The litmus test for whether you have understood this topic is one sentence: the lock is not the safety boundary, the resource is. If your design stops at "use five Redis nodes," it has missed the entire point, no matter how correct the quorum math looks. Five nodes give the lock better availability. They give the resource nothing. Safety lives at the bottom of the stack, in the thing that actually performs the write, and a lock sitting above it can prevent contention but can never prevent corruption.

So the obvious lock was never lying to you. SET NX PX does exactly what it says: it grants a lease that expires on schedule whether or not the holder is finished. The mistake was reading "lease" as "lock" and trusting it with correctness it was never built to provide. Name the kind of lock you actually have. For efficiency, take the cheap one and move on. For correctness, make the work idempotent if you possibly can, and where you truly need mutual exclusion, fence at the resource and demote the lock to what it has always really been: a way to keep clients from stampeding, not a wall between your data and the duplicate that arrives at the worst possible instruction.

FAQ

Is SET NX PX a safe distributed lock?

It is a safe way to acquire mutual exclusion when nothing goes wrong, but the PX timeout makes it a lease, not a lock.
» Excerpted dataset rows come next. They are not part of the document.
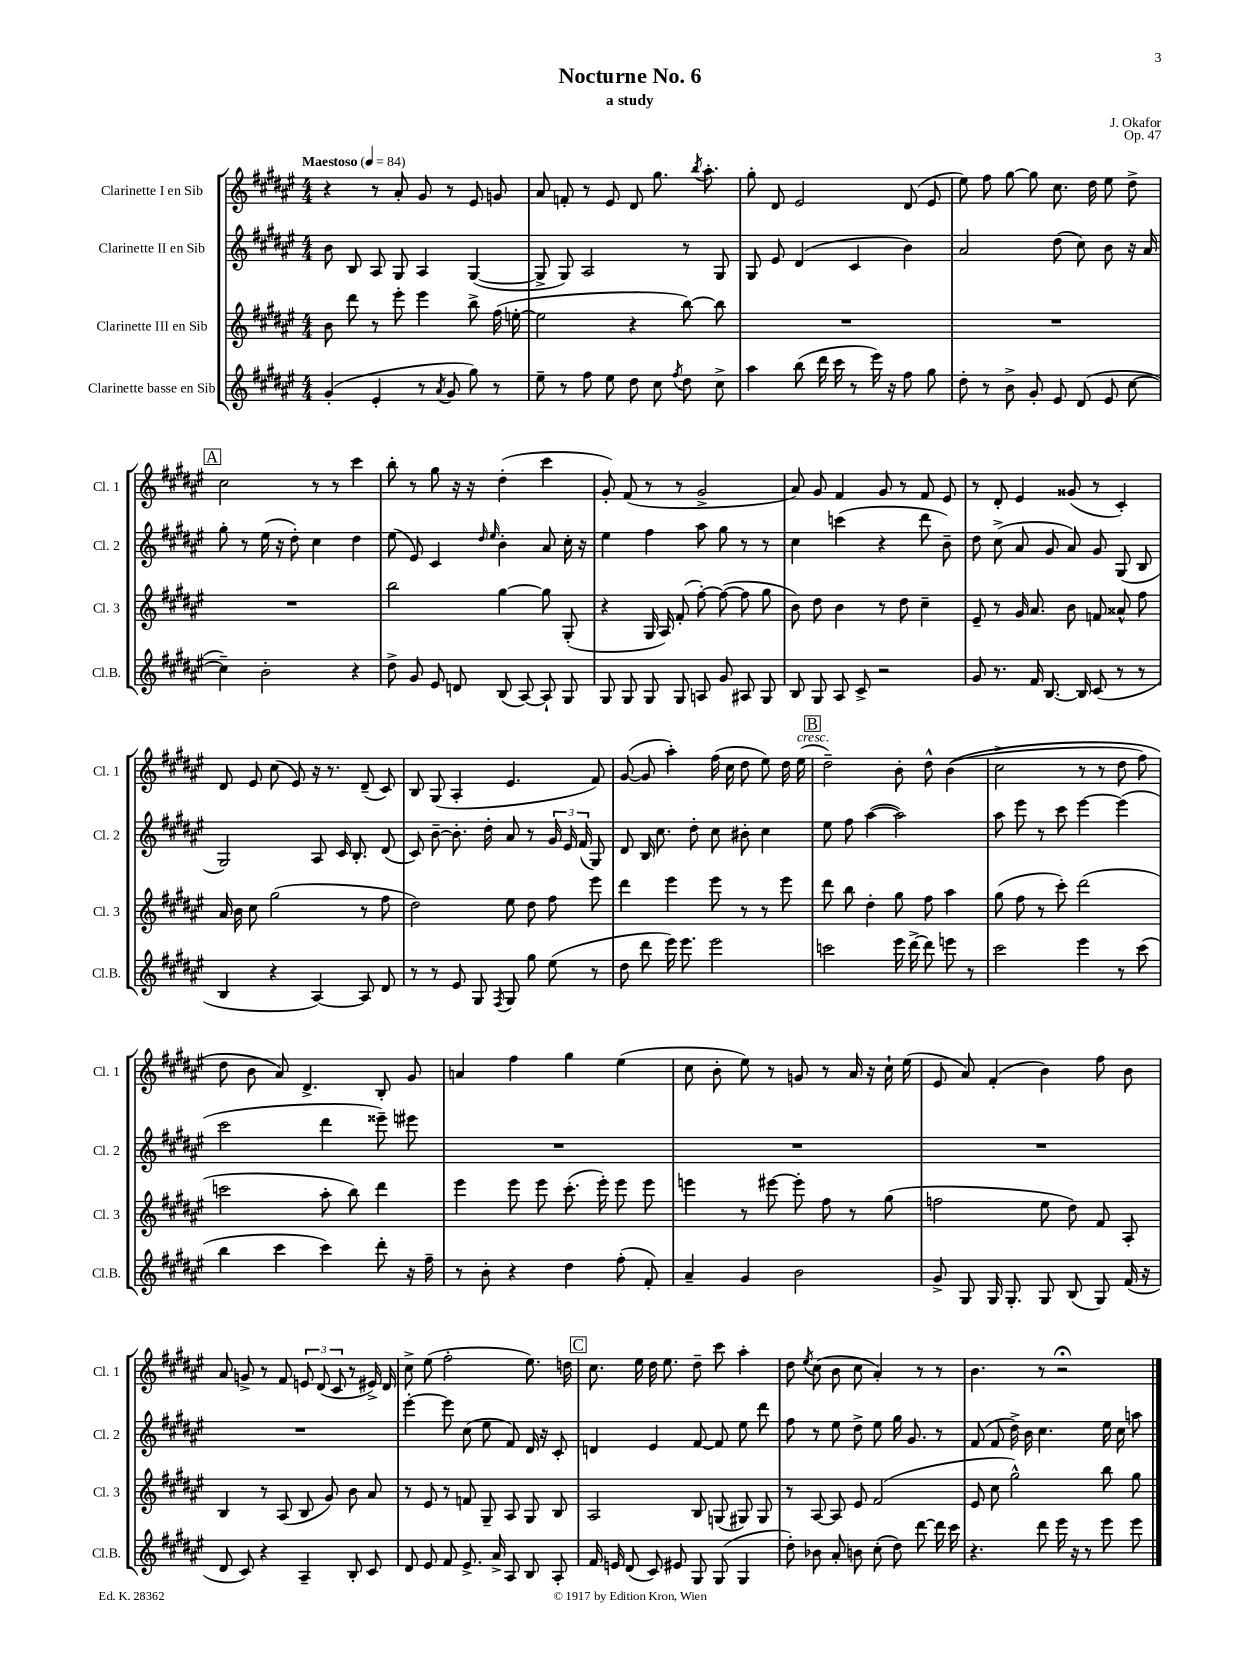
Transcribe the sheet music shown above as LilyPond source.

\header { title = "Nocturne No. 6" composer = "J. Okafor" subtitle = "a study" opus = "Op. 47" }
<<
\new StaffGroup <<
\new Staff = "s0" \with { instrumentName = "Clarinette I en Sib" shortInstrumentName = "Cl. 1" } {
    \clef treble \key fis \major \numericTimeSignature \time 4/4 \tempo "Maestoso" 4 = 84
    \autoBeamOff r4 r8 ais'8-. gis'8 r8 eis'8 g'8 |
    ais'8 f'8-. r8 eis'8 dis'8 gis''8. \acciaccatura { b''8 } ais''8.-. |
    gis''8-. dis'8 eis'2 dis'8( eis'8 |
    eis''8) fis''8 gis''8~ gis''8 cis''8. dis''16 eis''8 dis''8-> |
    \mark \markup { \box "A" } cis''2 r8 r8 cis'''4 |
    b''8-. r8 gis''8 r16 r16 dis''4-.( cis'''4 |
    gis'8-.) fis'8( r8 r8 gis'2-> |
    ais'8) gis'8 fis'4 gis'8 r8 fis'8 eis'8 |
    r8 dis'8-. eis'4 gisis'8( r8 cis'4-.) |
    dis'8 eis'8 cis''8( eis'8) r16 r8. dis'8--( cis'8) |
    b8 gis8( ais4-. eis'4. fis'8) |
    gis'8~( gis'8 ais''4-.) fis''16( cis''16 dis''8 eis''8) dis''16 eis''16^\markup { \italic "cresc." }( |
    \mark \markup { \box "B" } dis''2--) b'8-. dis''8-^ b'4(\( |
    cis''2-> r8 r8 dis''8 fis''8) |
    dis''8 b'8 ais'8\) dis'4.-> b8-. gis'8 |
    a'4 fis''4 gis''4 eis''4( |
    cis''8 b'8-. eis''8) r8 g'8 r8 ais'16 r16 cis''16-! eis''16( |
    eis'8 ais'8) fis'4-.( b'4) fis''8 b'8 |
    ais'8 g'8-> r8 fis'8 \tuplet 3/2 { e'8 dis'8( cis'8 } r8 eis'16->) dis'16 |
    cis''8-> eis''8( fis''2-. eis''8.) d''16 |
    \mark \markup { \box "C" } cis''8. eis''16 dis''16 eis''8. dis''8-- cis'''8 ais''4-. |
    dis''8 \acciaccatura { eis''8 } cis''8( b'8 cis''8 ais'4-.) r8 r8 |
    b'4. r8 r2\fermata \bar "|." |
}
\new Staff = "s1" \with { instrumentName = "Clarinette II en Sib" shortInstrumentName = "Cl. 2" } {
    \clef treble \key fis \major \numericTimeSignature \time 4/4
    \autoBeamOff b'8 b8 ais8 gis8 ais4 gis4~( |
    gis8-> gis8) ais2 r8 gis8 |
    gis8 eis'8 dis'4( cis'4 b'4) |
    ais'2 dis''8( cis''8) b'8 r16 ais'16 |
    \mark \markup { \box "A" } gis''8-. r8 eis''16( r16 dis''8-.) cis''4 dis''4 |
    eis''8( eis'8) cis'4 \grace { dis''16 eis''16 } b'4-. ais'8 cis''16-. r16 |
    eis''4 fis''4 ais''8 gis''8 r8 r8 |
    cis''4 c'''4( r4 dis'''8 b'8--) |
    dis''8 cis''8->( ais'8 gis'8 ais'8) gis'8 gis8( b8 |
    gis2) ais8 cis'16 b8.-. dis'8( |
    cis'8) b'8~-- b'8.-. dis''16-. ais'8 r8 \tuplet 3/2 { gis'16 eis'16 fis'16( } gis8) |
    dis'8 b16 cis''8. dis''8-. cis''8 bis'8-. cis''4 |
    \mark \markup { \box "B" } eis''8 fis''8 ais''4~( ais''2) |
    ais''8 eis'''8 r8 cis'''8 eis'''4~ eis'''4( |
    cis'''2 dis'''4 eisis'''8--) eis'''8 |
    R1 |
    R1 |
    R1 |
    R1 |
    eis'''4~-. eis'''8 cis''8( eis''8 fis'8) dis'16 r16 cis'8-. |
    \mark \markup { \box "C" } d'4 eis'4 fis'8~ fis'8 eis''8 dis'''8 |
    fis''8 r8 eis''8 dis''8-> eis''8 gis''16 gis'8. r8 |
    fis'8( fis'8 dis''16->) b'16 cis''4. eis''16 cis''16 a''8 \bar "|." |
}
\new Staff = "s2" \with { instrumentName = "Clarinette III en Sib" shortInstrumentName = "Cl. 3" } {
    \clef treble \key fis \major \numericTimeSignature \time 4/4
    \autoBeamOff b'8 dis'''8 r8 eis'''8-. eis'''4 b''8-> fis''16( e''16~-. |
    e''2 r4 b''8~) b''8 |
    R1 |
    R1 |
    \mark \markup { \box "A" } R1 |
    b''2 gis''4~ gis''8 gis8-.( |
    r4 gis16 ais16) fis'8-.( fis''8~-.) fis''8~( fis''8 gis''8 |
    b'8) dis''8 b'4 r8 dis''8 cis''4-- |
    eis'8-- r8 gis'16 ais'8. b'8 f'8 aisis'8-^ fis''8 |
    ais'16 b'16 cis''8 gis''2( r8 fis''8 |
    dis''2) eis''8 dis''8 fis''8 eis'''8 |
    dis'''4 eis'''4 eis'''8 r8 r8 eis'''8 |
    \mark \markup { \box "B" } dis'''8 b''8 dis''4-. gis''8 fis''8 ais''4 |
    gis''8( fis''8 r8 cis'''8-.) dis'''2( |
    c'''2 ais''8-. b''8) dis'''4 |
    eis'''4 eis'''8 eis'''8 cis'''8.-.( eis'''16-.) eis'''8 eis'''8 |
    e'''4 r8 eis'''8~ eis'''8-. fis''8 r8 gis''8( |
    f''2 eis''8 dis''8) fis'8 ais8-. |
    b4 r8 ais8( b8 gis'8) b'8 ais'8 |
    r8 eis'8 r8 f'8 gis8-- ais8 gis8 b8 |
    \mark \markup { \box "C" } ais2 b8 g8( gis8) gis8 |
    r8 ais8~ ais8 eis'8 fis'2( |
    eis'8 cis''8 gis''2-^) b''8 gis''8 \bar "|." |
}
\new Staff = "s3" \with { instrumentName = "Clarinette basse en Sib" shortInstrumentName = "Cl.B." } {
    \clef treble \key fis \major \numericTimeSignature \time 4/4
    \autoBeamOff gis'4-.( eis'4-. r8 \acciaccatura { ais'8 } gis'8 gis''8) r8 |
    eis''8-- r8 fis''8 eis''8 dis''8 cis''8 \acciaccatura { fis''8 } dis''8 cis''8-> |
    ais''4 b''8( dis'''16 cis'''16 r8 eis'''16) r16 fis''8 gis''8 |
    dis''8-. r8 b'8-> gis'8-. eis'8 dis'8( eis'8 cis''8~ |
    \mark \markup { \box "A" } cis''4--) b'2-. r4 |
    dis''8-> gis'8 eis'8 d'8 b8( ais8~) ais8-! gis8 |
    gis8 gis8 gis8 gis8 a8 gis'8 ais8 gis8 |
    b8 gis8 ais8 cis'8-> r2 |
    gis'8 r8. fis'16 b8.~ b16 cis'8( r8 r8 |
    b4 r4 ais4~) ais8 dis'8 |
    r8 r8 eis'8 gis8 \acciaccatura { fis8 } gis8 gis''8 eis''8( r8 |
    dis''8 dis'''8 eis'''16) eis'''8. eis'''2 |
    \mark \markup { \box "B" } c'''2 eis'''16 dis'''16~-> dis'''8 e'''8 r8 |
    cis'''2 eis'''4 r8 cis'''8( |
    b''4 cis'''4 cis'''4) dis'''8-. r16 fis''16-- |
    r8 b'8-. r4 dis''4 fis''8-.( fis'8-.) |
    ais'4-- gis'4 b'2 |
    gis'8-> gis8 gis16 gis8.-. gis8 b8( gis8) fis'16( r16 |
    dis'8 cis'8) r4 ais4-- b8-. cis'8 |
    dis'8 eis'8 fis'8 eis'8.-> ais'16-> ais8 b8 ais8-. |
    \mark \markup { \box "C" } fis'16 e'16 dis'8( cis'8) eis'8 gis8 gis8( gis4 |
    dis''8-.) bes'8 ais'8-. b'8 cis''8-.( dis''8) dis'''8~ dis'''16 cis'''16 |
    r4. dis'''8 eis'''16 r16 r8 eis'''8 eis'''8 \bar "|." |
}
>>
>>
\layout { \context { \Score \remove "Bar_number_engraver" } }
The timeout exists to break deadlock if the holder dies, and that same timeout lets the lock expire while a slow-but-alive holder still believes it owns it. A garbage-collection pause, a paused VM, or a 90-second network delay can all strand a holder past expiry. For an efficiency lock that is fine. For a correctness lock it is not safe on its own.
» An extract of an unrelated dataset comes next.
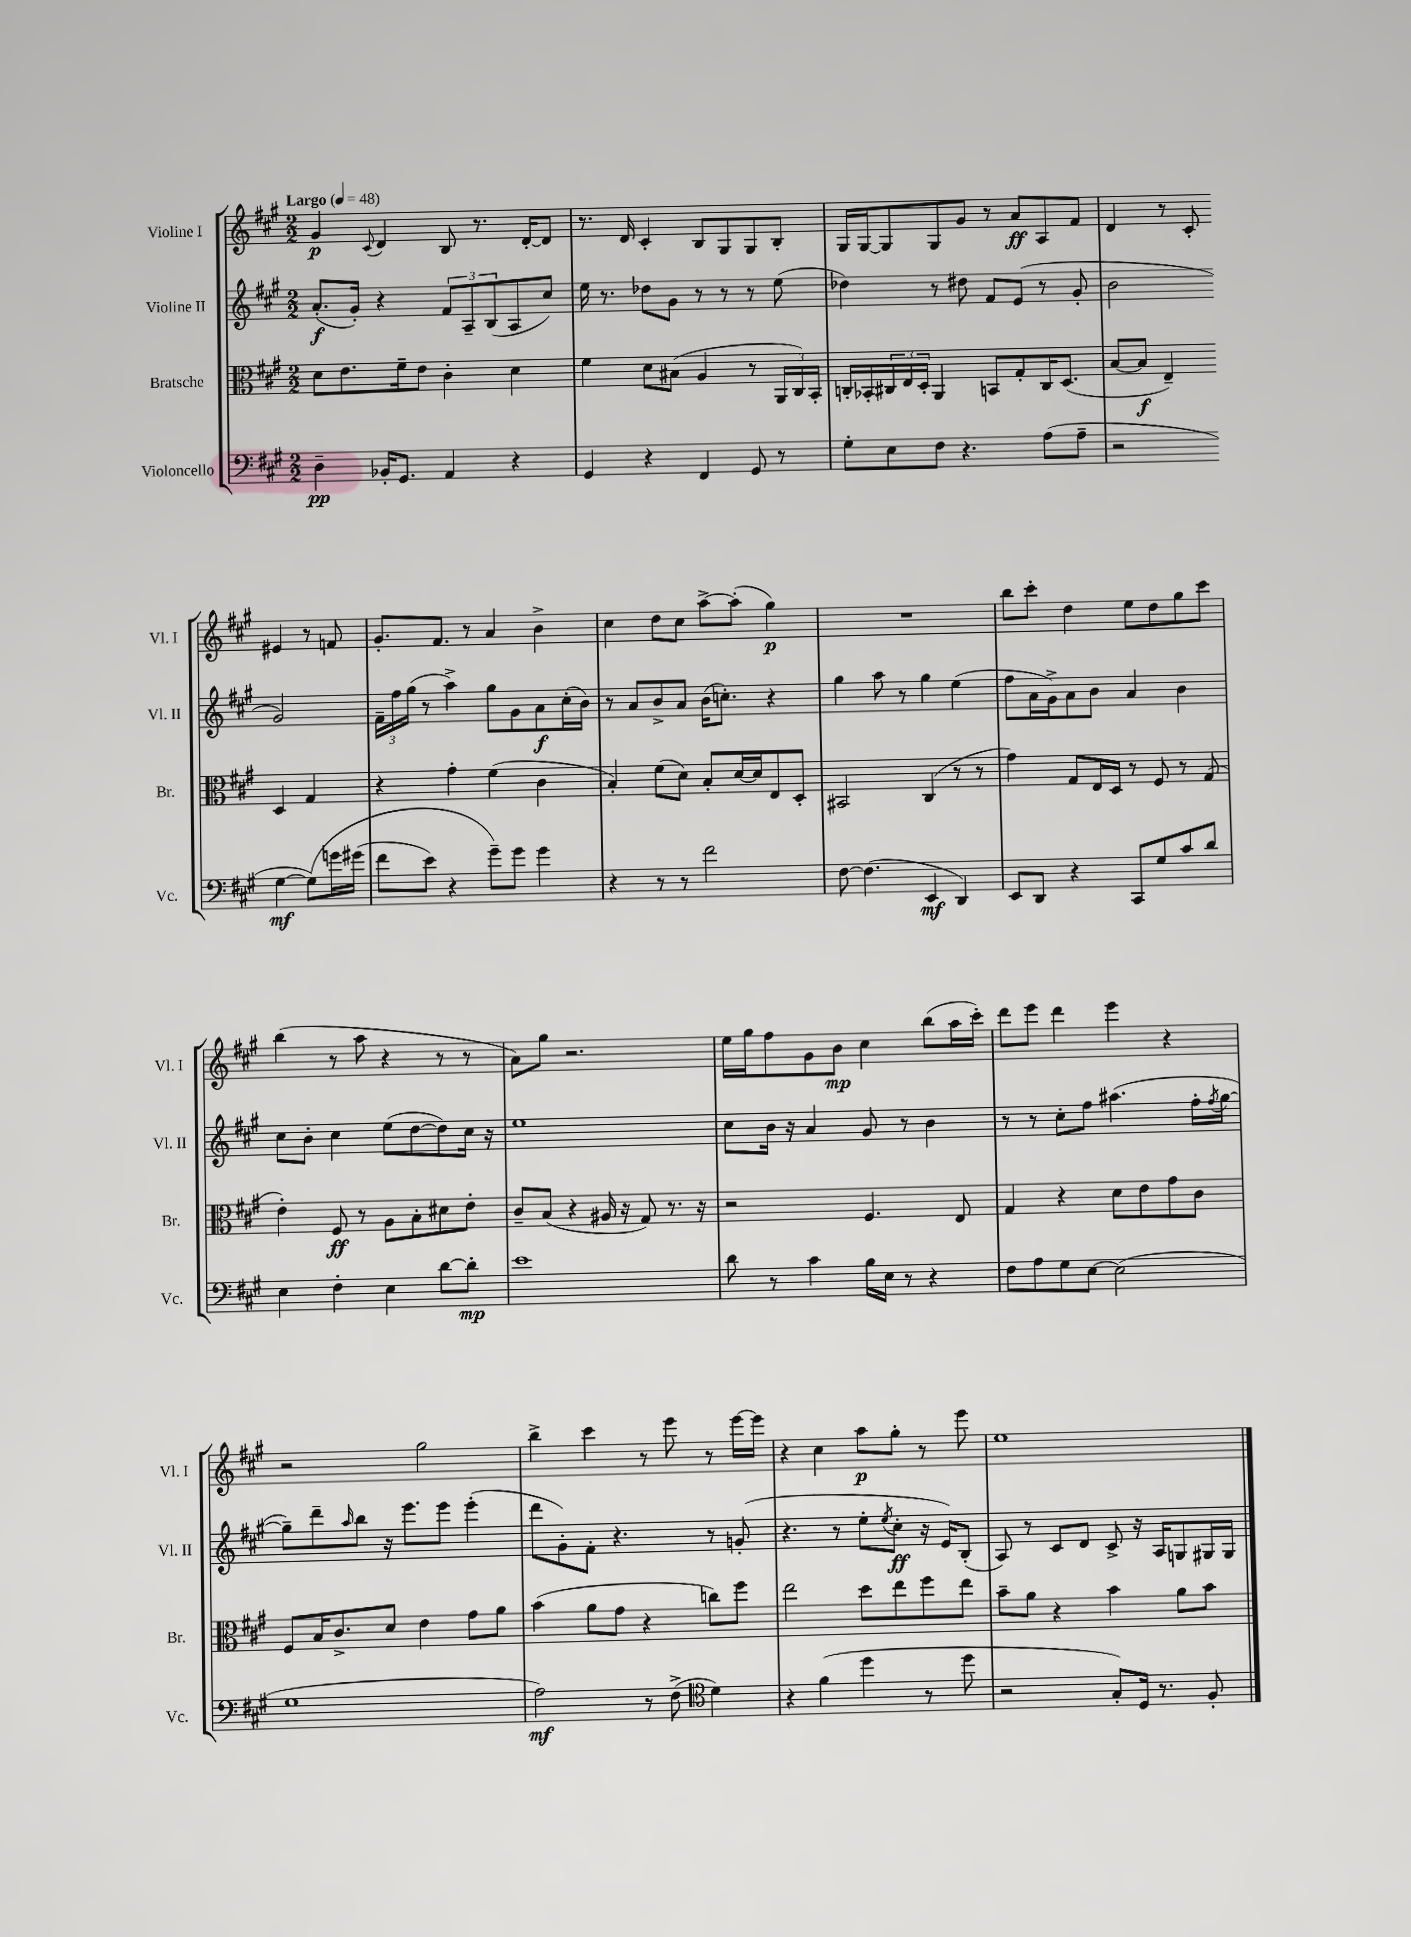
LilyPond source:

Does Redlock make distributed locking safe?

Redlock improves the availability of the lock when a Redis node fails, because it needs a majority of five independent nodes rather than one. It does not close the process-pause and clock-jump safety hole, and it does not produce a strictly monotonic number a resource can use to reject stale writes. Martin Kleppmann argues it is neither cheap enough for efficiency locks nor safe enough for correctness locks. For efficiency, a single Redis node is simpler.

What is a fencing token and why does it matter?

A fencing token is a strictly increasing number the lock service hands out on each successful acquisition. The client attaches it to every write, and the protected resource remembers the highest token it has seen and rejects any write carrying a lower one. The key consequence is architectural: the resource has to participate. A lock sitting off to the side can never be safe, because a stranded process can always wake up and write. Fencing makes the resource safe, not the lock.

Should I just increase the lock timeout to be safe?

No. A longer timeout shrinks the window where a paused holder overruns its lease, but it never closes it, and it makes liveness worse: a holder that actually died now blocks every other client for longer. You are trading a safety risk you cannot eliminate for a liveness cost that grows. The race is structural, not a tuning parameter. The real fixes are fencing at the resource or removing the need for the lock through idempotency.

When do I actually need a distributed lock instead of idempotency?

Idempotency handles duplicates of the same operation: process the same event twice, reach the same end state. It does not resolve two different concurrent writers racing to change the same thing in incompatible ways. That genuine mutual-exclusion case is where coordination earns its keep, and even there you fence at the resource. A large share of requests that sound like locks are really idempotency in disguise, so check which one you have before reaching for a coordination service.